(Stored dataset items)
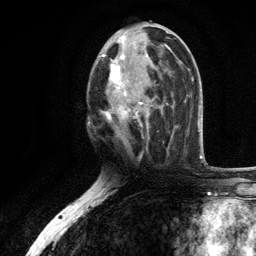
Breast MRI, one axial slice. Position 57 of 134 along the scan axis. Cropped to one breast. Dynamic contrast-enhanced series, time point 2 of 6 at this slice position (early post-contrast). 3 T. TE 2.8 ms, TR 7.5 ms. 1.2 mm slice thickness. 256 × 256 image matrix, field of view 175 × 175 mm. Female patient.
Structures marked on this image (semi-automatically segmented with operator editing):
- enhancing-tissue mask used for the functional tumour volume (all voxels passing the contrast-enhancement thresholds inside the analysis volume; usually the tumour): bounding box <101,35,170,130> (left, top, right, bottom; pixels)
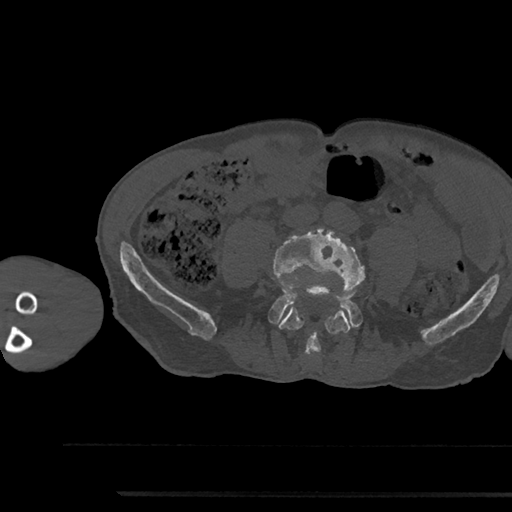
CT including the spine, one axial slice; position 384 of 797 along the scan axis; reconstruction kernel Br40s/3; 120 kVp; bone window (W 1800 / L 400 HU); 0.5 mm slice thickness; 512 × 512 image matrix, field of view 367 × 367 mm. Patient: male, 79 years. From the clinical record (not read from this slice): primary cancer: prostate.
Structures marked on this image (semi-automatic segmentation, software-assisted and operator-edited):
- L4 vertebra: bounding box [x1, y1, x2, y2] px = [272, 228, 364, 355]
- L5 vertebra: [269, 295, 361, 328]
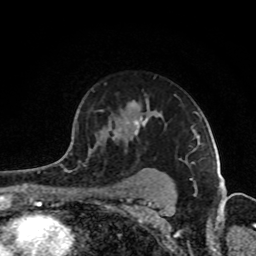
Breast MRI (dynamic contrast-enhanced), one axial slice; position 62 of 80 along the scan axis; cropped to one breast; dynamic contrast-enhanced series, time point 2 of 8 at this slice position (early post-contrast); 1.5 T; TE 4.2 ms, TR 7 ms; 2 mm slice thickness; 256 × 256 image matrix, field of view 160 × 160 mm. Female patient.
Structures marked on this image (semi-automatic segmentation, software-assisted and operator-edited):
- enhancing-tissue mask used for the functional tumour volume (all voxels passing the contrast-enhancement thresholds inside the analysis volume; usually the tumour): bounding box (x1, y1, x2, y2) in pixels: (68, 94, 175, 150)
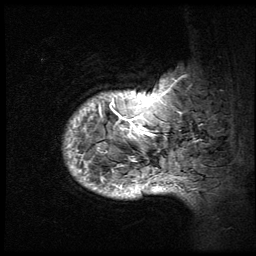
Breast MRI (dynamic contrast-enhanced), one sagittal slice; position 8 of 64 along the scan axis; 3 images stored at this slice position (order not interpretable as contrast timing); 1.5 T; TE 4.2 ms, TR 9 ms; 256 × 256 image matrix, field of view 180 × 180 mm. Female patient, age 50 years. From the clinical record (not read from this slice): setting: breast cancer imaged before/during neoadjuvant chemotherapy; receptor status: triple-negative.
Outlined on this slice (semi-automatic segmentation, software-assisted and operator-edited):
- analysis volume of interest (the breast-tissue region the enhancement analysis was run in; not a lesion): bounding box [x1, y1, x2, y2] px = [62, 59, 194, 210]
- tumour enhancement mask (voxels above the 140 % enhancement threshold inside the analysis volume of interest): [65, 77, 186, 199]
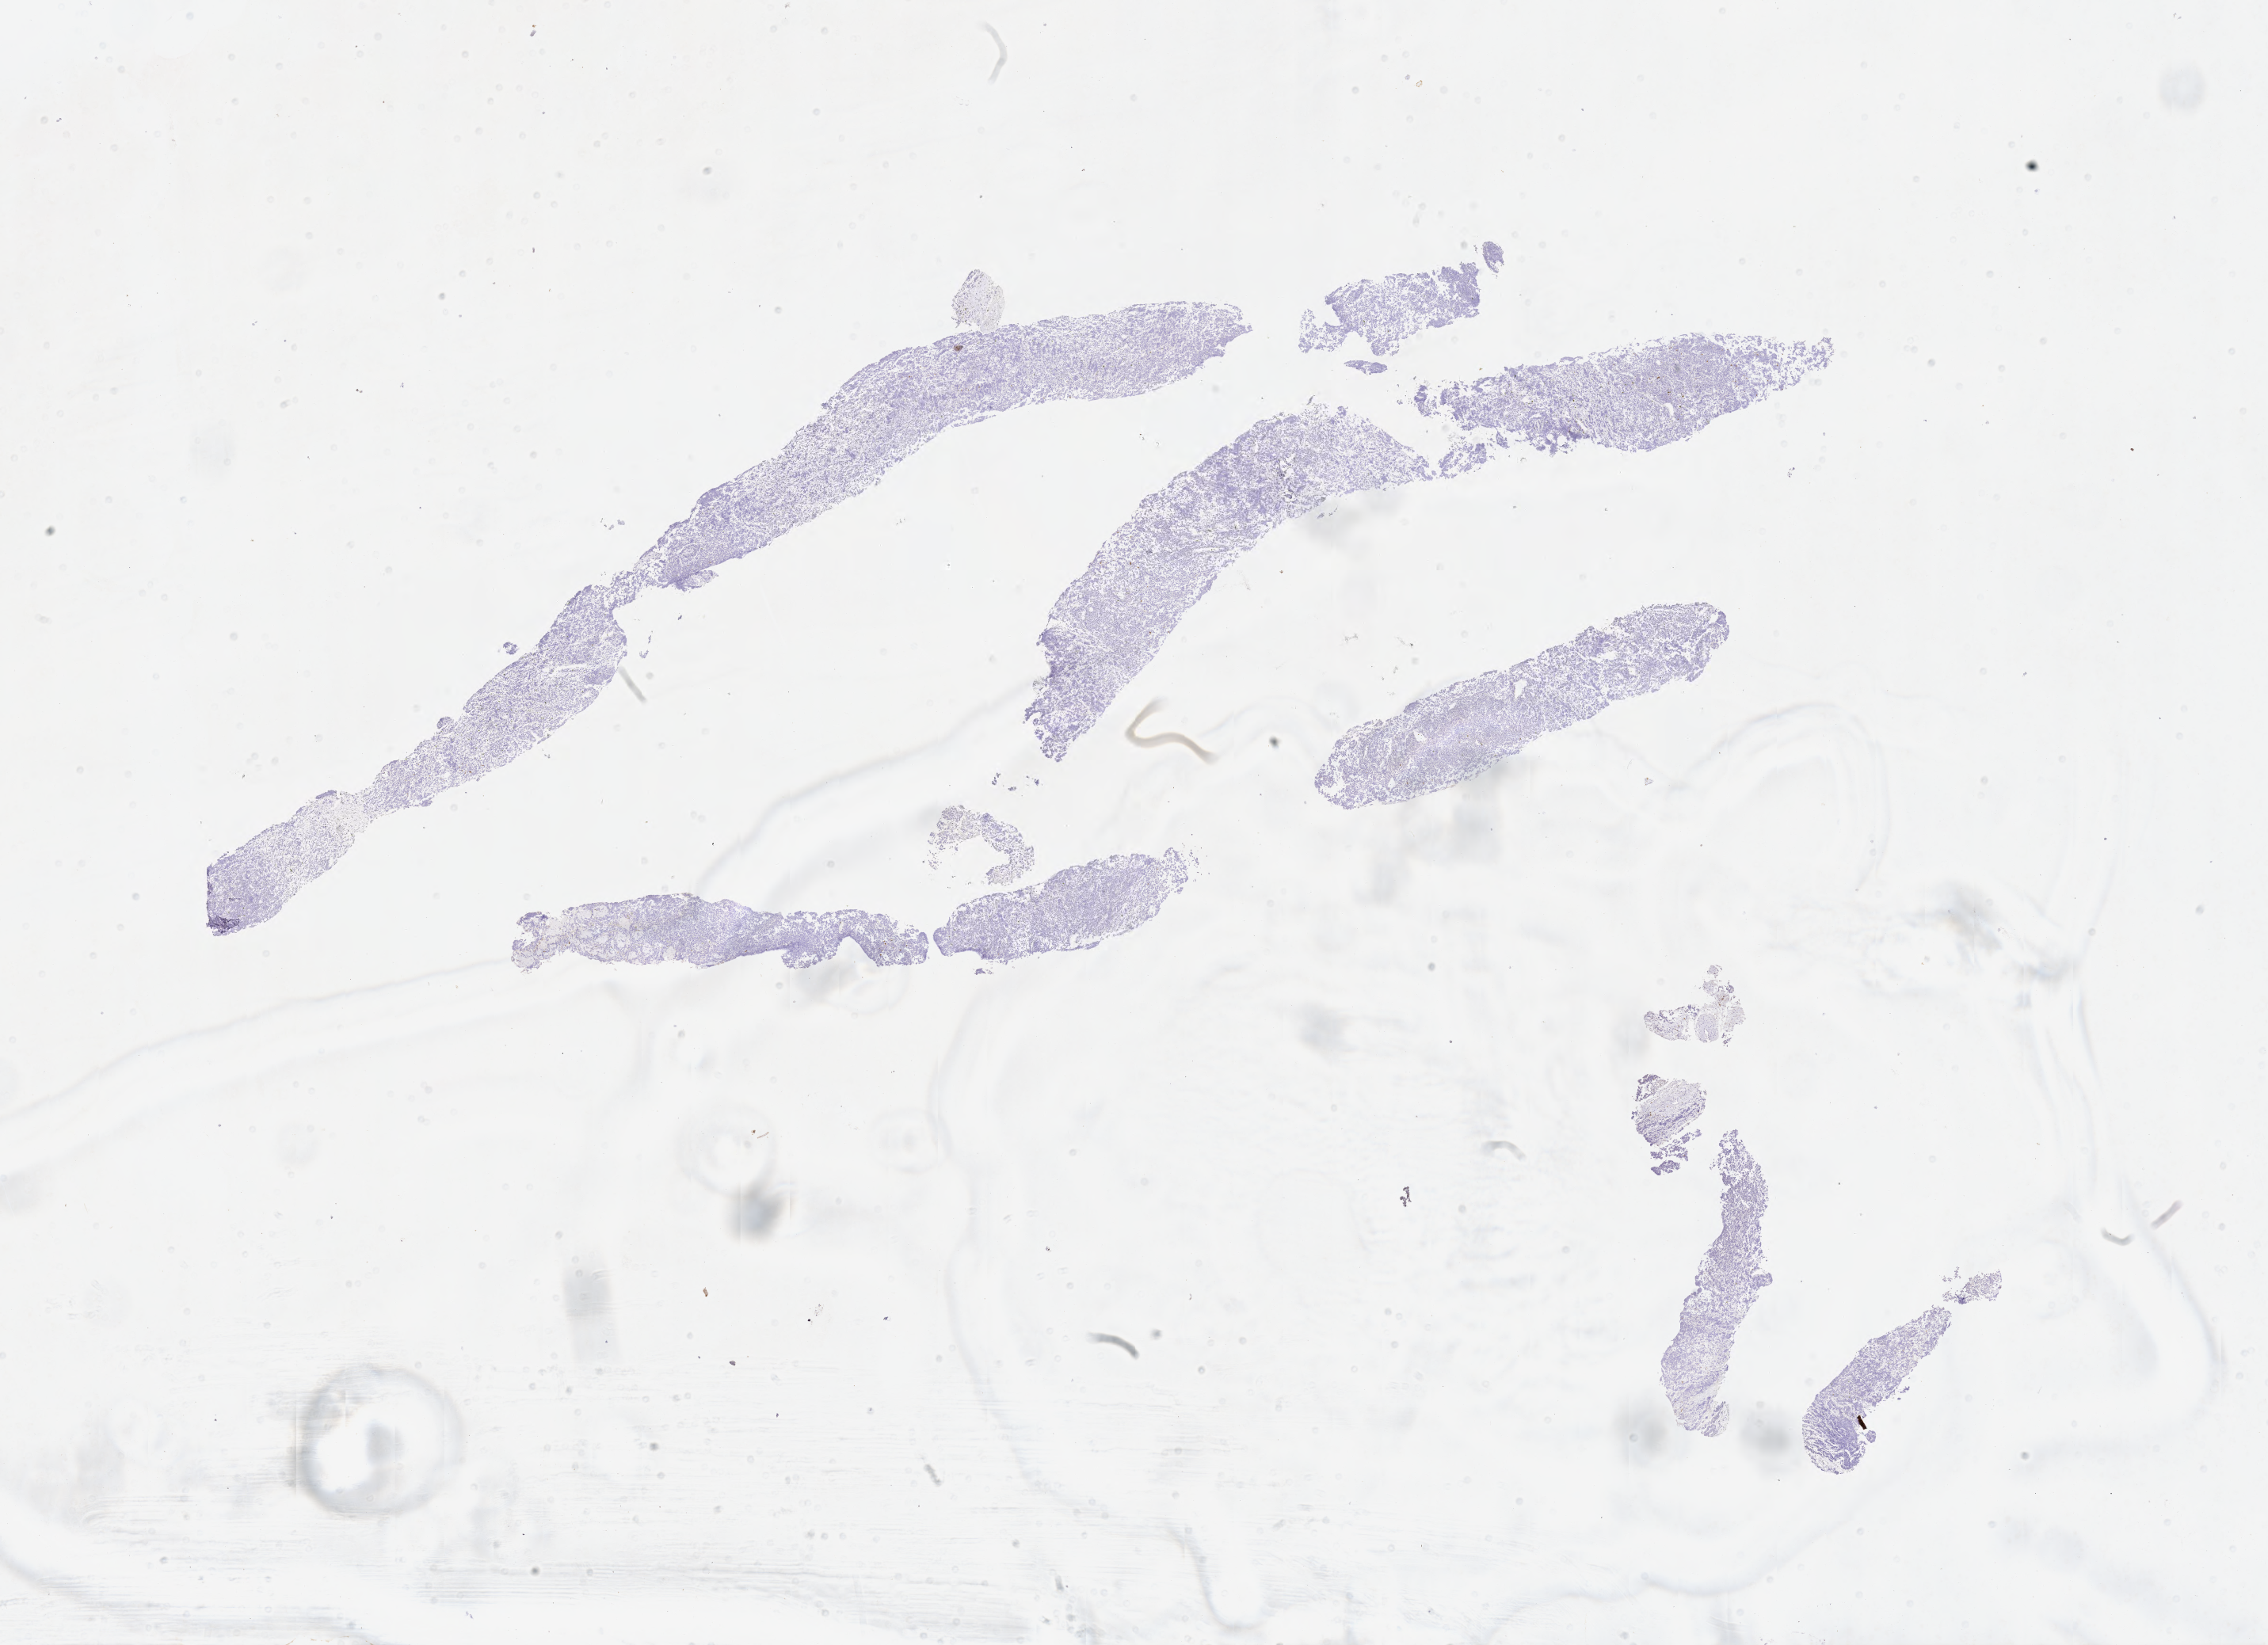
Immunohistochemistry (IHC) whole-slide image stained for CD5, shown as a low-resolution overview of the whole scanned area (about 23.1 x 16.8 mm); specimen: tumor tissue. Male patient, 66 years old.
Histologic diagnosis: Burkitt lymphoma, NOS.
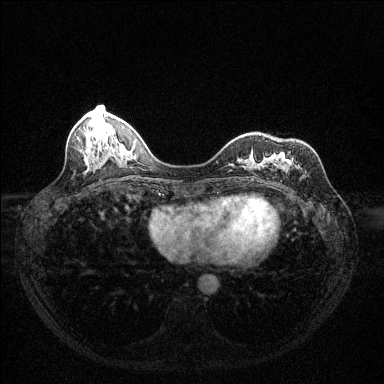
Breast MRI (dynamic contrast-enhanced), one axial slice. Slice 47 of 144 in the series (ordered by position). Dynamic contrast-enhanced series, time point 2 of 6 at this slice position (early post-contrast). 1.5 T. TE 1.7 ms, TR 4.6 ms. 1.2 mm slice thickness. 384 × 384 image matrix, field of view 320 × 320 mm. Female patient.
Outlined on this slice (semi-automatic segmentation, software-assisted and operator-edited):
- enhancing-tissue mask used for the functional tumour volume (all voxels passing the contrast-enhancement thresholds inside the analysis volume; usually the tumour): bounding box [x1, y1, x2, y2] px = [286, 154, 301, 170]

■ **EXERCISE REQUIREMENTS**
Considering the records line by line, how many lines hold the string "passing"? Say only the number.

■ **ANSWER AREA**
3